FRAGMENTO SELECCIONADO:
________________________
Por Xavier Prieto Astigarraga
De la Redacción de LA NACION
"Artistas del polo", calificó La Nacion a los protagonistas del Argentino Abierto, con el título del suplemento especial con que ayer anunció el máximo certamen del mundo. Como compenetrados con ese rótulo, como comprometidos a demostrar que lo eran, los actores de Ellerstina Etiqueta Negra vs. Alegría Air France ofrecieron un maravilloso partido de polo. Digno de aquella condición de principal torneo del planeta, que el Campeonato Argentino Abierto Movistar pudo lucir orgulloso con su encuentro inaugural.
Lo ganó el monarca de Hurlingham y Tortugas, por 20-15, pero Alegría mereció muchos de los aplausos que a borbotones sonaron en la cancha 2 de Palermo. Vaya paradoja: algunos jugadores de ambos bandos quedaron insatisfechos. En contraste, y al bajar de las tribunas, el público repetía lo lindo que había sido el espectáculo.
La había pasado bien la gente, como suele ocurrir en el primer turno de cada fecha del Argentino. Por varias causas. Una fue el polo por momentos excelente entregado por los dos cuadros. De Ellerstina es cosa conocida; del equipo chico se podía esperar que trabara el juego para no perder por mucho, pero Alegría hizo lo contrario: lo abrió todo cuanto pudo, salvo por un par de trencitos aislados. Otro factor de placer para la concurrencia fue la buena cantidad de tantos marcados de jugada (77%), sin penales: 27 sobre 35; apenas ocho fueron por vía directa de una bocha parada. Más: abundaron los golazos. Nueve fueron superlativos; otros, estupendos también, quizá no fueron registrados como tales en la planilla periodística porque ante tantos de calidad extrema, quedaron como sólo muy buenos. Los hubo con tiros desde lejos y a la carrera; con vistosas combinaciones de equipo; con corridas larguísimas (Juan Martín Nero recuperó una pelota como último hombre en un cuarto de campo y corrió hasta anotar del otro lado). Un espectador gritaba "¡astro!" cada vez que una acción (de cualquier conjunto) lo deslumbraba, y lo hizo varias veces.
Se decía que quienes menos lo disfrutaron fueron algunos de los propios hacedores del partidazo. Ellerstina, porque con tanto éxito reciente, debería haber hecho una diferencia grande contra un rival nueve goles inferior y porque no rindió como puede, aunque marcó 19 tantos de jugada. Alegría, que con una formidable primera mitad propia lo mantuvo a raya (9-9 al cabo del cuarto período), quedó con ganas de más, aun cuando sus 15 goles fueron un número plausiblemente inusual para el equipo chico contra el grande.
Así demostró que su 18-10 a Pilará en Hurlingham no fue casual. El defensor del título, en tanto, se dio ese partido de franco que puede permitirse y no vio resentida su etiqueta de favorito de Palermo.
Pero si de etiquetas se habla, una quedó confirmada y potenciada: el Argentino Abierto es el polo en su máxima expresión. Todo un arte del deporte.
12 lleva Ellerstina en fila. Cerró invicto Palermo 2008 (4 juegos), Tortugas (3) y Hurlingham (4) 2009, y ganó ayer en el debut en el Argentino.
________________________
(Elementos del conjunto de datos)
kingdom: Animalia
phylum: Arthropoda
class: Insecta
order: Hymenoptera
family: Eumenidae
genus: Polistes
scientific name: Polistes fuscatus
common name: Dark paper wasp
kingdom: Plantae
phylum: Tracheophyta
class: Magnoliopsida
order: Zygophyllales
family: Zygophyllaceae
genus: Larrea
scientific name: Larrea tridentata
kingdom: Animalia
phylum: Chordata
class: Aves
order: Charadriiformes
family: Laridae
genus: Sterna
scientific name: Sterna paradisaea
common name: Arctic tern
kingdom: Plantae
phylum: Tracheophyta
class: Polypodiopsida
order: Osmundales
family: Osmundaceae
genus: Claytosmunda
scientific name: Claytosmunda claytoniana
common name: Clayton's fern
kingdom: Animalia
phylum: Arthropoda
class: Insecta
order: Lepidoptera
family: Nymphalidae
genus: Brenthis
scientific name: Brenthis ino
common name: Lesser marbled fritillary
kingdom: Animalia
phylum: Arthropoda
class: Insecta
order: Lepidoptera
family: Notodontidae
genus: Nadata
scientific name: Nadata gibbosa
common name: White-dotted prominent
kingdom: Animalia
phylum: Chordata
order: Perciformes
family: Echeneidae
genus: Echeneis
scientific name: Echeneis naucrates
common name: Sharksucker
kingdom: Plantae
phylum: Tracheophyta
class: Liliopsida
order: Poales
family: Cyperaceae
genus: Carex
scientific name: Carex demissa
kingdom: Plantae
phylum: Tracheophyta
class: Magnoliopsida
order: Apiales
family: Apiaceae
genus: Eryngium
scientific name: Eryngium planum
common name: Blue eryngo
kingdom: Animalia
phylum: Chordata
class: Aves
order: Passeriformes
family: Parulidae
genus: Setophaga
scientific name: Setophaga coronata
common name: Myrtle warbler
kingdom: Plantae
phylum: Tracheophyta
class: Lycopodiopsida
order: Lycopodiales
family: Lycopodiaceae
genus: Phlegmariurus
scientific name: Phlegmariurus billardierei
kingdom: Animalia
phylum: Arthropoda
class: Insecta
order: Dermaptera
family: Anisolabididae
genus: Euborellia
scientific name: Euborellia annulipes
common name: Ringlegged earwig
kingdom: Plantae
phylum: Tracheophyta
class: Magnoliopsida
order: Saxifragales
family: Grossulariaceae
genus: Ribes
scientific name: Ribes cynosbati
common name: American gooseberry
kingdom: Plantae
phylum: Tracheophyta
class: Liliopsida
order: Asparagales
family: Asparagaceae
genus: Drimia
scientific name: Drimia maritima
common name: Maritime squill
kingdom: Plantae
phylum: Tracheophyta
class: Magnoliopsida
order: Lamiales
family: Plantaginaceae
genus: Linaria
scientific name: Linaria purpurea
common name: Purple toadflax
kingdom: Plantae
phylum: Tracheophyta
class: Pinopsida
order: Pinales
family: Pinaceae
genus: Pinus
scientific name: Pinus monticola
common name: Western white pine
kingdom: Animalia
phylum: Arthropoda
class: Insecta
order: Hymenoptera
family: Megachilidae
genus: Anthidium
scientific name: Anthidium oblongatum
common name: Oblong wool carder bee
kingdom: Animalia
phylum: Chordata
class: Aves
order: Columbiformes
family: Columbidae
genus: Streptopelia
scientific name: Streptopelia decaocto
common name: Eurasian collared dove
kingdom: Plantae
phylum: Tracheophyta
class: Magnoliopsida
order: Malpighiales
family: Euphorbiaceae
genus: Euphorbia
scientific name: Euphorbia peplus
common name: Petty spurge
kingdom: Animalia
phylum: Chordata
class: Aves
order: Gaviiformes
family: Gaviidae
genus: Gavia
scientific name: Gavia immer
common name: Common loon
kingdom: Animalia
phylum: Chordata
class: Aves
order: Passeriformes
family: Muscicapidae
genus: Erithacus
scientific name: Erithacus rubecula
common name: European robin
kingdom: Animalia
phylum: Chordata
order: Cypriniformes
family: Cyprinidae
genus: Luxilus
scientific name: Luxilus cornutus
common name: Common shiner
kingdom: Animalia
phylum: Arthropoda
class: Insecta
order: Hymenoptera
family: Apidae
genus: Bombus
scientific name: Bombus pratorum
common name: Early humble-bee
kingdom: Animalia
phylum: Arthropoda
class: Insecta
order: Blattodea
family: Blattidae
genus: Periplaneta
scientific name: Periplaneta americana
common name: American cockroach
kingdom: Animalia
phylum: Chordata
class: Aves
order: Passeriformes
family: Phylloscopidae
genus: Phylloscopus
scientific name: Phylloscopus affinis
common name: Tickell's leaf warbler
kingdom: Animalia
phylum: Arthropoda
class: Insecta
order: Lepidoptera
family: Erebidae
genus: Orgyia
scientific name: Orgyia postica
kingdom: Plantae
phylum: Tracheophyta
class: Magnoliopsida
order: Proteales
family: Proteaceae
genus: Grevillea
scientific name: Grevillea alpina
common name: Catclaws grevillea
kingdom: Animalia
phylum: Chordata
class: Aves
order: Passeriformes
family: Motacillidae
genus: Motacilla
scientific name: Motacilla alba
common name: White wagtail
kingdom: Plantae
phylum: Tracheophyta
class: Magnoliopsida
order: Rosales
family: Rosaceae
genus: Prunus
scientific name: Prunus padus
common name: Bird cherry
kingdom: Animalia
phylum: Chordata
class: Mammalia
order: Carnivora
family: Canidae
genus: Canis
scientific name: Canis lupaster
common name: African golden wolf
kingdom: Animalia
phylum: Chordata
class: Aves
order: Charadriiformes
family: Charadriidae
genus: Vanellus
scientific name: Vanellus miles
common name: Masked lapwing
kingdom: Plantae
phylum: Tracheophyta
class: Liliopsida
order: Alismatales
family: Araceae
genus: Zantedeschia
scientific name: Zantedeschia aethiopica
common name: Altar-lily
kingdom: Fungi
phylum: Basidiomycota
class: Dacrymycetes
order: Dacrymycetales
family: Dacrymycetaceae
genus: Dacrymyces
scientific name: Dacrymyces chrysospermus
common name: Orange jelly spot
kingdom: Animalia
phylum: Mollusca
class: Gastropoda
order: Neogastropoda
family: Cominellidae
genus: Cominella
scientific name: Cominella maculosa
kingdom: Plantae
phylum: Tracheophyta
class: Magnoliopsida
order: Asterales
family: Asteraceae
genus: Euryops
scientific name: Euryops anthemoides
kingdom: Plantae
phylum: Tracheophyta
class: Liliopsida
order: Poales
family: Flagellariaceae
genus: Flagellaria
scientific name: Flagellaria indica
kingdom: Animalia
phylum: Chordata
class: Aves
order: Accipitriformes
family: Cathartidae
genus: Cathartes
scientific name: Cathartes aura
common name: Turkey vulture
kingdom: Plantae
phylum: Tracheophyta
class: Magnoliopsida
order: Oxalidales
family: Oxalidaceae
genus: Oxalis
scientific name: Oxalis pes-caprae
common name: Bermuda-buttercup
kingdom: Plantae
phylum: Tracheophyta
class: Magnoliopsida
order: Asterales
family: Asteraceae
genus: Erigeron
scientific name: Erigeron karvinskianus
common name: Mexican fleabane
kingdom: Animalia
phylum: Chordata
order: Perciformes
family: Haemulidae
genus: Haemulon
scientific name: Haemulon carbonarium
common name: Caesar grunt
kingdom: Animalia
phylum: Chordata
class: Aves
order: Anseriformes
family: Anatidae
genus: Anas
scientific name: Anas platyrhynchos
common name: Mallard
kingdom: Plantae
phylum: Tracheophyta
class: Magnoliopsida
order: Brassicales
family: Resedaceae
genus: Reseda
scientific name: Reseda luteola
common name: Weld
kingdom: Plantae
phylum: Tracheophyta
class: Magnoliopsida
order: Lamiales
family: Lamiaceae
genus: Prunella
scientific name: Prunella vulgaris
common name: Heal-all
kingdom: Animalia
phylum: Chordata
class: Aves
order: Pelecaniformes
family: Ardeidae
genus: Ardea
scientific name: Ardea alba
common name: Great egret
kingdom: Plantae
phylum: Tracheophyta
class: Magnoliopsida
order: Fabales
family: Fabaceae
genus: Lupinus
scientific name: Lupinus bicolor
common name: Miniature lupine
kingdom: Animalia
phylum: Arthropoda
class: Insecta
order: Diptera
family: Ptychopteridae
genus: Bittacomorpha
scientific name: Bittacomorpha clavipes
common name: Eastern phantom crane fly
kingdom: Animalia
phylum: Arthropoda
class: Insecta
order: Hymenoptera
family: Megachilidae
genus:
________________________
EJERCICIOS PROPUESTOS:
A: Reproduce el pasaje de la crónica de polo que empieza en las palabras "Se decía que" y termina después de "contra el grande.".
B: Según la crónica de polo, ¿con qué resultado ganó Ellerstina el partido inaugural?
Estas filas provienen de una fuente distinta.

SOLUCIONES:
A:
Se decía que quienes menos lo disfrutaron fueron algunos de los propios hacedores del partidazo. Ellerstina, porque con tanto éxito reciente, debería haber hecho una diferencia grande contra un rival nueve goles inferior y porque no rindió como puede, aunque marcó 19 tantos de jugada. Alegría, que con una formidable primera mitad propia lo mantuvo a raya (9-9 al cabo del cuarto período), quedó con ganas de más, aun cuando sus 15 goles fueron un número plausiblemente inusual para el equipo chico contra el grande.

B: Por 20-15.